#### Selected excerpt

CHARLOTTE, NC - SEPTEMBER 21: With blood covering her hand and arm, a woman points at a police officer on September 21, 2016 in Charlotte, NC. The North Carolina governor has declared a state of emergency in the city of Charlotte after clashes during protests in the city in response to the fatal shooting by police officers of 43-year-old Keith Lamont Scott at an apartment complex near UNC Charlotte. (Photo by Sean Rayford/Getty Images)

On Tuesday, a Charlotte-Mecklenburg County Police officer shot and killed Keith Lamont Scott, a 43-year-old black father of seven, as he exited his car near the University of North Carolina at Charlotte. His death, the third killing of a black person by police this week, sparked chaotic and sometimes violent protests that have raged in Charlotte for the last two nights.

 

The “imminent deadly threat”

When police encountered Scott’s car on Tuesday, parked near the Village at College Downs apartment complex in Charlotte, they had been searching for another man with an open warrant whom they believed to be in the area. According to family members, Scott was waiting to pick up his son from school. From there, there are multiple disparate stories of what happened before the officer opened fire on Scott, as is often the case with police killings. According to police, Scott exited his car, and was carrying a handgun. Then, CMPD Chief Kerr Putney said in a statement, “Officers observed the subject get back into the vehicle at which time they began to approach the subject.”

According to Putney, as officers approached Scott’s car, they gave him multiple orders to drop the gun. Scott then exited the car, still armed and posing an “imminent deadly threat,” and the officer fired, Putney said. The firing officer was later identified as Brentley Vinson, a two-year member of the force who is also black.

According to one eyewitness, however, Scott wasn’t carrying a gun at all, but a book. “He got out the car with his hands up, because the police told him to get out the car. He got out the car,” Taheshia Williams told an Al-Jazeera reporter. “The book fell off his lap–the book he was reading. He got out the car, and then he walked around his car to the back of his car. When he walked back there, when his wife was running down saying, ‘No, stop, don’t do that,’ by the time she got right here to where his car was, they had shot that man four times.” According to a local NBC affiliate, acquaintances of Scott said that he had “some mental delays” from a recent bike accident.

 

“I never said full transparency”

Even if the official story proves to be true, it is questionable whether police were justified in ordering Scott to drop his gun. As a local law professor named Gregory Wallace told the Charlotte Observer,  North Carolina law permits the open carrying of handguns. “The mere possession of a handgun does not give the police probable cause or reasonable suspicion to briefly detain you for stop and frisk,” Wallace said. “The mere fact that you have a handgun isn’t enough – it’s legal in N.C.”

One piece of evidence that could potentially settle some questions about the moments before Scott’s death may not see the light of day. Vinson was not wearing a body camera, but three other officers on the scene were, and a police cruiser dash cam was also running, Putney said. And though it does plan to share the videos with Scott’s family, it does not intend to make them public. When a reporter confronted Putney at a news conference over the decision not to release the videos, the chief answered, “I never said full transparency. I said transparency.”

########

_Required actions_
a) In the article on the Charlotte shooting, write out the passage from "On Tuesday, a Charlotte-Mecklenburg" up to and including "last two nights.", swapping "chaotic" for "turbulent".
b) Decide whether each statement agrees with the article on the Charlotte shooting. Answer yes or no for each, and quote the words of the article that settle it.
(i) Keith Lamont Scott was a father of seven.
(ii) The officer who fired was wearing a body camera.
(iii) North Carolina law forbids carrying a handgun openly.
c) Write the next part of the article on the Charlotte shooting, picking up after its final sentence.
The material that follows is not needed for any of this work.

#### Dataset extract

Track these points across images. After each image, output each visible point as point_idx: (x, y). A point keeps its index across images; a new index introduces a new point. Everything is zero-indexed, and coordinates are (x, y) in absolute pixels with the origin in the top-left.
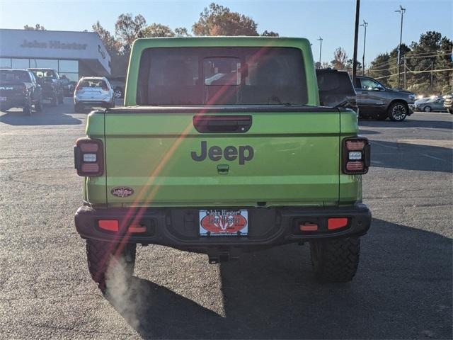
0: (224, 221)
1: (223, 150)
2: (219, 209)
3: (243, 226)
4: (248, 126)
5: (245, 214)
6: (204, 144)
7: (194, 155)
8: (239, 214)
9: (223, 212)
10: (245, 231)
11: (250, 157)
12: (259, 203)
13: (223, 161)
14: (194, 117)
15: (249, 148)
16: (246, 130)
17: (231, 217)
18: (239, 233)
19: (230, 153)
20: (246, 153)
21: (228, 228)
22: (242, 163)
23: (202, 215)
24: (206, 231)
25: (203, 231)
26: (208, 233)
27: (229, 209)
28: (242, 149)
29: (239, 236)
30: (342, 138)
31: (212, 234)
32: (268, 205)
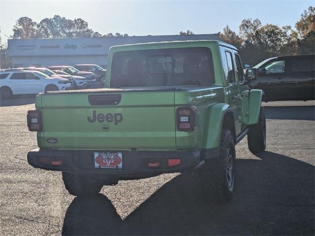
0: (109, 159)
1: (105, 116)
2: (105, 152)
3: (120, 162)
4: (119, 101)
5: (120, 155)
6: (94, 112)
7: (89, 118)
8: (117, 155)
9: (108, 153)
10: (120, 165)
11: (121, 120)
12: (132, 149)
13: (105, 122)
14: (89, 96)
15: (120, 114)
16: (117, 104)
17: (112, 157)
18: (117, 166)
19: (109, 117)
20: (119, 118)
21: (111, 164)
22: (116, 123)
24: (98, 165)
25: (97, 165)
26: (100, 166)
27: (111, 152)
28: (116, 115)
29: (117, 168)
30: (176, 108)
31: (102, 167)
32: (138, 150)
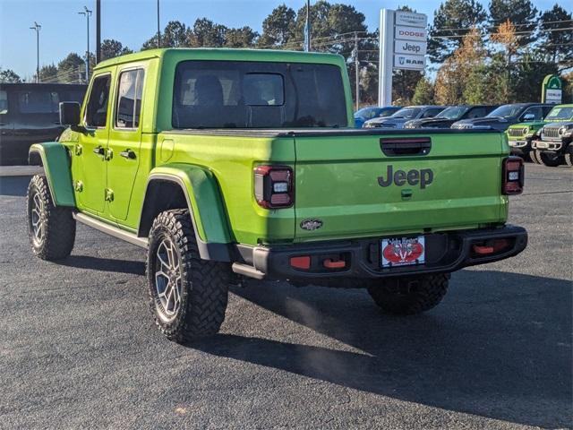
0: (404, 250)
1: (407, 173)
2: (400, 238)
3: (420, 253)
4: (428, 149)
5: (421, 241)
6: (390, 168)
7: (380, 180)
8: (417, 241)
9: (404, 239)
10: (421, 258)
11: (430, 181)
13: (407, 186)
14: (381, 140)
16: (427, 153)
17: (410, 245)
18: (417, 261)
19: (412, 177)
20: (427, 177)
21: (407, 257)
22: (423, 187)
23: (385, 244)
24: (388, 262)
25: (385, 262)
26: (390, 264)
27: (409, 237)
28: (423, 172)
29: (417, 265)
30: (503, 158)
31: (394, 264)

########
#### Dataset extract

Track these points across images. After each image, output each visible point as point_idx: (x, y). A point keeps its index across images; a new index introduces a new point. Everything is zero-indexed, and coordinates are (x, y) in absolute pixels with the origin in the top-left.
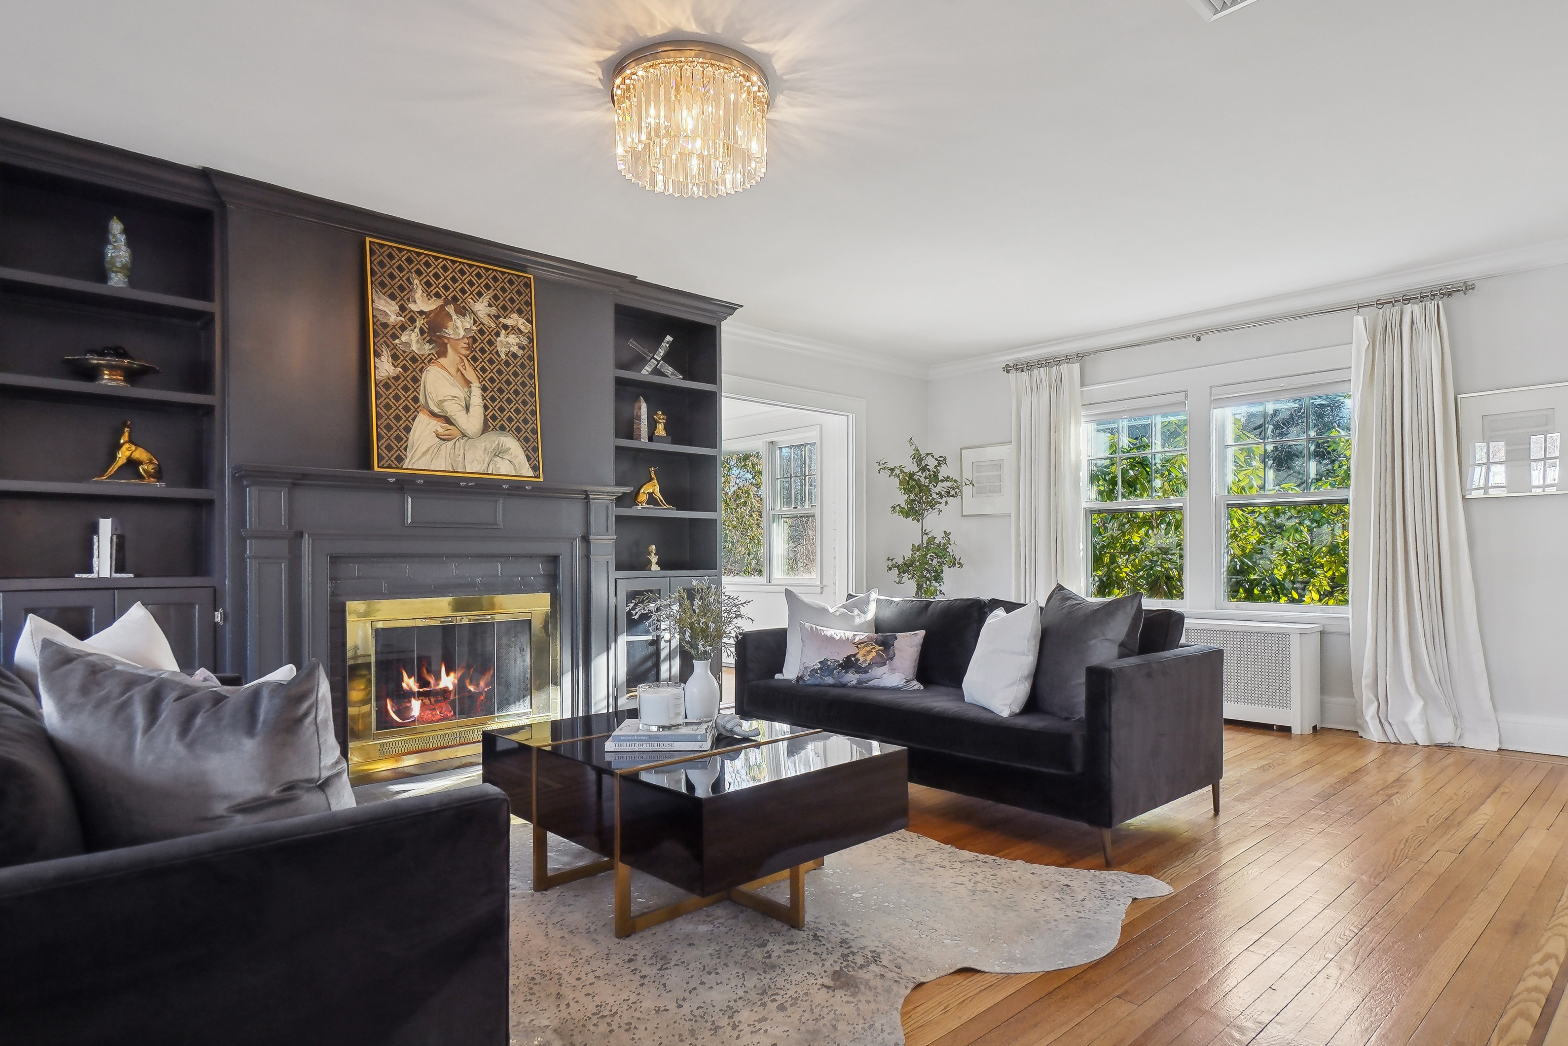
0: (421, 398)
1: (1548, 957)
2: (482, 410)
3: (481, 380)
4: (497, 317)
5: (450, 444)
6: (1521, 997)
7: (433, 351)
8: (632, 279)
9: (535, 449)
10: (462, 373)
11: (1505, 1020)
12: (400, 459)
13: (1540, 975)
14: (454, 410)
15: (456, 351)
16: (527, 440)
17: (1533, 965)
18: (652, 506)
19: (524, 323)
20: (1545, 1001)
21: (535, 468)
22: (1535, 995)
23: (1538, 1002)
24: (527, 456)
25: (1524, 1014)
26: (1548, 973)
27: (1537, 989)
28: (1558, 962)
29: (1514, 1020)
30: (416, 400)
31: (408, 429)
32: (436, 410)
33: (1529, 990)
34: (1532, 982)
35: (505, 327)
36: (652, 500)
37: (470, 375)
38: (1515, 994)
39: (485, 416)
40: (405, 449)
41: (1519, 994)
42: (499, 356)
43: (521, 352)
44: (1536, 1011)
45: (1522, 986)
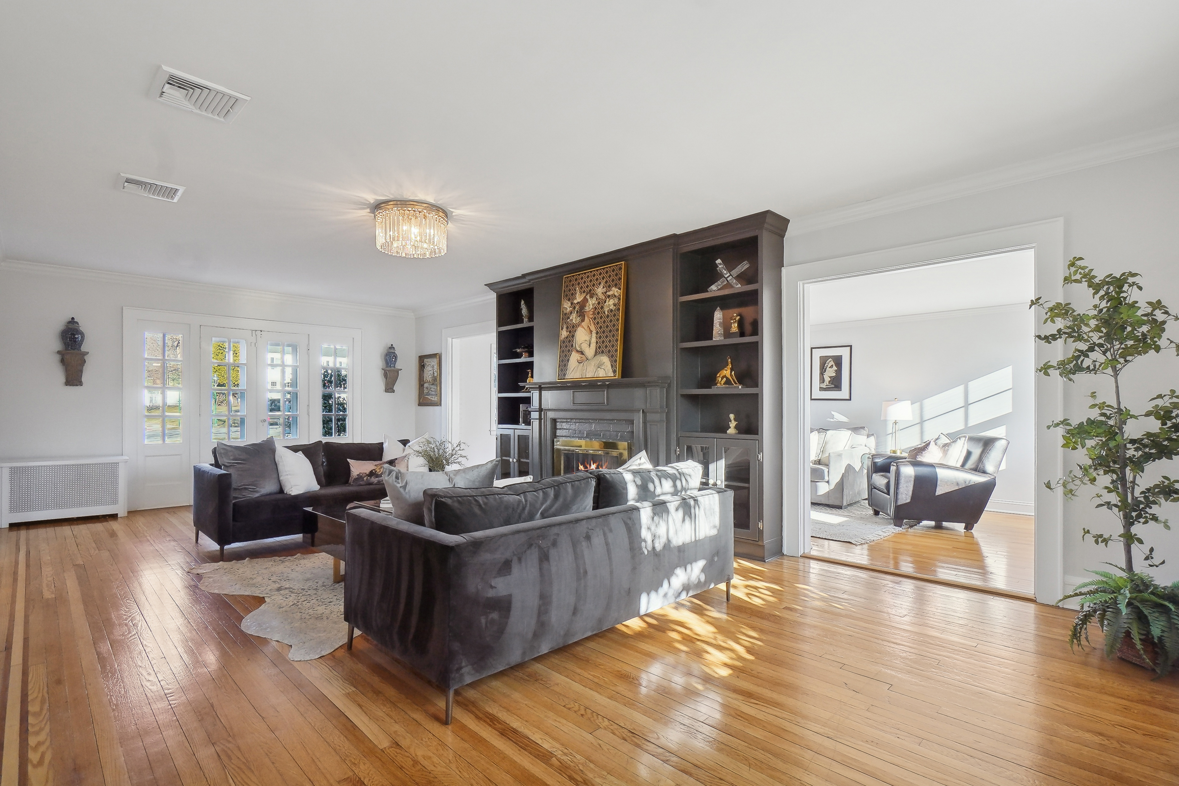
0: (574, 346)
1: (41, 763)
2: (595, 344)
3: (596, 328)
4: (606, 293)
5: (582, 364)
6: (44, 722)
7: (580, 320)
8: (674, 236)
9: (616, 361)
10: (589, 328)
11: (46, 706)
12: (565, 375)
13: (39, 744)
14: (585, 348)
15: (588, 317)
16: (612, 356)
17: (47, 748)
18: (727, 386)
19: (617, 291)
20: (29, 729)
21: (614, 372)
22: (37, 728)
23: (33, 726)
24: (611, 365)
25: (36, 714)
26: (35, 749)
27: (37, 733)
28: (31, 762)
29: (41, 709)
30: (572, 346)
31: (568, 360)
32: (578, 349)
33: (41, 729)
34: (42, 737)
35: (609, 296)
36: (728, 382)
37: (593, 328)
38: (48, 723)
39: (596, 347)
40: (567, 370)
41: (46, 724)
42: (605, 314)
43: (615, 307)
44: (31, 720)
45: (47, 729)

########

_Responses for each task_
a)
On Tuesday, a Charlotte-Mecklenburg County Police officer shot and killed Keith Lamont Scott, a 43-year-old black father of seven, as he exited his car near the University of North Carolina at Charlotte. His death, the third killing of a black person by police this week, sparked turbulent and sometimes violent protests that have raged in Charlotte for the last two nights.

b)
(i) Yes: "a 43-year-old black father of seven"
(ii) No: "Vinson was not wearing a body camera"
(iii) No: "North Carolina law permits the open carrying of handguns"

c)
In July, North Carolina Governor Pat McCrory signed a law that exempts police video and audio recordings from their status as public records in the state, meaning that police departments cannot be compelled to release them under the state’s public records law. The legislation faced staunch criticism at the time, including from the American Civil Liberties Union and North Carolina’s own attorney general. The law is “too restrictive and goes too far in preventing access by the public,” NC Attorney General Roy Cooper told a local ABC affiliate at the time. “The law should be improved to provide for more openness when the legislature comes back into session”

 

“It was all cool … until riot cops came out”

After demonstrations Tuesday night that saw highway I-85 blocked and 16 injured police officers, protesters took to the streets again last night, beginning with a prayer vigil. “This latest round of protests started peacefully,” a public defender named Eddie Thomas told the local public radio station WFAE. “It was all cool, the bike cops were cool with it. Until riot cops came out. And once the riot cops came out, within 5 minutes you had a young man on the ground bleeding.”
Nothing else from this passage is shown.